Back in May, Enbridge (ENB 0.20%) announced that it had offered to acquire each of its publicly traded entities in a series of transactions that would simplify the company's corporate structure, enhance its credit profile, and reduce the risks associated with an unexpected policy change. After some negotiation, the Canadian pipeline giant has now agreed to merger terms with each of its sponsored vehicles. That puts the company on track to close its megamerger by year-end.

Details of the deals

Enbridge signed the first deal toward the end of August after agreeing to terms with MLP Spectra Energy Partners (SEP) to pay $3.3 billion for the 17% of the company it doesn't already own. The all-stock deal represents a 9.8% increase from Enbridge's initial offer, driven in large part by the improvement in the MLP marketplace since it first proposed the transaction.

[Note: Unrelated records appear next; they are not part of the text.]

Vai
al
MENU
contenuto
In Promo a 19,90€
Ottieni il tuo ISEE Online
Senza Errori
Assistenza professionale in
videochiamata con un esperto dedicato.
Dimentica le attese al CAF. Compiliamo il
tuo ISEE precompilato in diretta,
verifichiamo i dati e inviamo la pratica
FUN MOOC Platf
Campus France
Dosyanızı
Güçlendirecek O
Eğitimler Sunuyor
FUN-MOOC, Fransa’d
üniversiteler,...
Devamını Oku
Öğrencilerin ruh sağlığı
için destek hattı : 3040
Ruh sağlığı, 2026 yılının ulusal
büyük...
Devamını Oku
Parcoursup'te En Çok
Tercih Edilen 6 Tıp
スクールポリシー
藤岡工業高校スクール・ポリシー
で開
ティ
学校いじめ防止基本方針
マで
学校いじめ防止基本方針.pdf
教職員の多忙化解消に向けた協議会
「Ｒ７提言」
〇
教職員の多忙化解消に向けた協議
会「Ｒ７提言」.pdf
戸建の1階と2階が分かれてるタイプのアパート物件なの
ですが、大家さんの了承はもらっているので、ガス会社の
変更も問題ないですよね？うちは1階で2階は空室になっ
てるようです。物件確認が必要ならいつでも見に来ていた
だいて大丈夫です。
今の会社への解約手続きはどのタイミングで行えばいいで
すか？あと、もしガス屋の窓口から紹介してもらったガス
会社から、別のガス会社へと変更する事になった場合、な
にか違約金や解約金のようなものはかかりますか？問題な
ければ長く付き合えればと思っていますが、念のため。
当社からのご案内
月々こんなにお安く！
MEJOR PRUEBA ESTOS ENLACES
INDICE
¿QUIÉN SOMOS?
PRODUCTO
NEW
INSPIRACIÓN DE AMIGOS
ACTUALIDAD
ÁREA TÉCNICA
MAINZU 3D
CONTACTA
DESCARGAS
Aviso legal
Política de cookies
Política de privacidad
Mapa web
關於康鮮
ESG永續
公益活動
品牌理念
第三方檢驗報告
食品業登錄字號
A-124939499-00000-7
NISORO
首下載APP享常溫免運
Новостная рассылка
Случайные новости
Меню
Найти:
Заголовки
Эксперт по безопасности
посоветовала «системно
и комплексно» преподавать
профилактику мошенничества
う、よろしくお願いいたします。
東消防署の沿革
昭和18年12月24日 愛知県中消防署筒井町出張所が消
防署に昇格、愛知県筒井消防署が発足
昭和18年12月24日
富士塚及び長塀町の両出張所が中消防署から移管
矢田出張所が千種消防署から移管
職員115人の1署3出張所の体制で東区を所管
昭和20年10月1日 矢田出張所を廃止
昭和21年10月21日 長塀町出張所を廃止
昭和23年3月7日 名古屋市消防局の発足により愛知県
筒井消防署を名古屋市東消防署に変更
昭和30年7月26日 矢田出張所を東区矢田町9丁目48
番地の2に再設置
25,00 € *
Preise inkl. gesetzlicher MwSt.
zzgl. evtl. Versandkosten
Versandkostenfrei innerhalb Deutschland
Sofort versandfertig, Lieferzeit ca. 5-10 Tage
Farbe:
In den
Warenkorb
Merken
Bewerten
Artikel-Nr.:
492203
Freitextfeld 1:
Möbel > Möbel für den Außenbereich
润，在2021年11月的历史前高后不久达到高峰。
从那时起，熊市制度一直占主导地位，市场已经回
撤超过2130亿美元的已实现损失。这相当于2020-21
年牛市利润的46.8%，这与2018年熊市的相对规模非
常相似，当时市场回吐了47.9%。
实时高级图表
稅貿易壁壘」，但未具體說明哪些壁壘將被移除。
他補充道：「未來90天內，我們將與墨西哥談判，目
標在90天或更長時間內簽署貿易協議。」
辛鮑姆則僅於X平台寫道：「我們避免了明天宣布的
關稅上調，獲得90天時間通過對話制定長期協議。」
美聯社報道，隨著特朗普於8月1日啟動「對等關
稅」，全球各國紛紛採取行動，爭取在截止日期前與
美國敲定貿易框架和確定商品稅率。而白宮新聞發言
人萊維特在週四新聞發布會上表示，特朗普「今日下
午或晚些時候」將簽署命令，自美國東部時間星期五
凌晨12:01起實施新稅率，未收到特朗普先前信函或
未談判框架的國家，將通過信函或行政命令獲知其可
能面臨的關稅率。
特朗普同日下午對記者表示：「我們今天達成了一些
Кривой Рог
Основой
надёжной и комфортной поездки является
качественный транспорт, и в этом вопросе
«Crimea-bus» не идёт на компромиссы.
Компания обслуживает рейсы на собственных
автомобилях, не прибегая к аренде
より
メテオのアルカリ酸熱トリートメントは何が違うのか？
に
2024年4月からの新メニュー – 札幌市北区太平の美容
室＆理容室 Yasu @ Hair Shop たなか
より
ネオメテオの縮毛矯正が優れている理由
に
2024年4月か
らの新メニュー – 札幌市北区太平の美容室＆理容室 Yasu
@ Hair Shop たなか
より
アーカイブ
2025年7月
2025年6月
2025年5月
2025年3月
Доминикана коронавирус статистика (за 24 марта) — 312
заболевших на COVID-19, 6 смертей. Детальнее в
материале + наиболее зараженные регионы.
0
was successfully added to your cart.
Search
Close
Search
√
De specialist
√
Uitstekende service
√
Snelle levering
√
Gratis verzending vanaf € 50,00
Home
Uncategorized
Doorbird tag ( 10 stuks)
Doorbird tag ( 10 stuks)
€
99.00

Two people shaking hands with an energy facility in the background.

Image source: Getty Images.

Enbridge followed that announcement with two more in mid-September, which covered the rest of its publicly traded entities. In one transaction, the company agreed to acquire Enbridge Income Fund Holdings (TSX: ENF) for 4.7 billion in Canadian dollars ($3.6 billion), consisting of stock and CA$0.45 per share in cash. The new price represents an 11.3% increase from the company's initial offer in May. In addition, the company agreed to terms with its namesake MLP Enbridge Energy Partners (EEP) and Enbridge Energy Management (NYSE: EEQ) on all-stock transactions worth $3.5 billion. Given the agreed-upon exchange ratios, Enbridge is paying 8.7% more for Enbridge Energy Partners than its initial offer and 16% more for Enbridge Energy Management.

How these transactions will impact Enbridge

Enbridge initially offered roughly $8.8 billion in stock to buy out all its sponsored vehicles. However, given the new exchange ratios, the company will end up paying about $10.4 billion to roll up all these entities. Despite that higher cost, Enbridge's three-year financial guidance won't change, nor will its plans to increase its dividend at a 10% annual rate through 2020.

While the transactions will be neutral to that three-year plan, they should deliver significant benefits in both the near and long term. First, by eliminating the distributions these entities paid their respective investors, Enbridge will retain a higher percentage of its internally generated cash flow, which will help finance its expansion projects. That factor will help enhance Enbridge's credit profile, which is getting a further boost by its decision to sell CA$7.5 billion ($5.8 billion) of noncore assets this year.

Further, these transactions will enable Enbridge to avoid the risks associated with the policy change that significantly affected the cash flows of its MLPs and their ability to thrive as stand-alone entities.

Finally, Enbridge sees the potential to capture significant benefits after 2020 by taking advantage of some tax optimization strategies.

By simplifying its corporate structure and improving its financial profile, Enbridge will be in an even better position to grow shareholder value in the coming years. The company will be much less reliant on the capital markets for the funding it needs to expand its portfolio, which will reduce the risk that it would need to cut its high-yielding dividend to finance growth projects or pay down debt.

All the more reason to buy

With merger agreements in place to take all its sponsored vehicles private, Enbridge has taken another step toward easing investors' concerns about its ability to grow its dividend at a high rate in the coming years. Those concerns have weighed on Enbridge's stock over the past year, which is why shares currently sell for around 10.5 times cash flow, dirt cheap compared to most pipeline peers. Add that growth, income, and price to the fact that the company is working hard to mitigate risk, and Enbridge continues to be one of the best energy stocks to buy these days, in my opinion.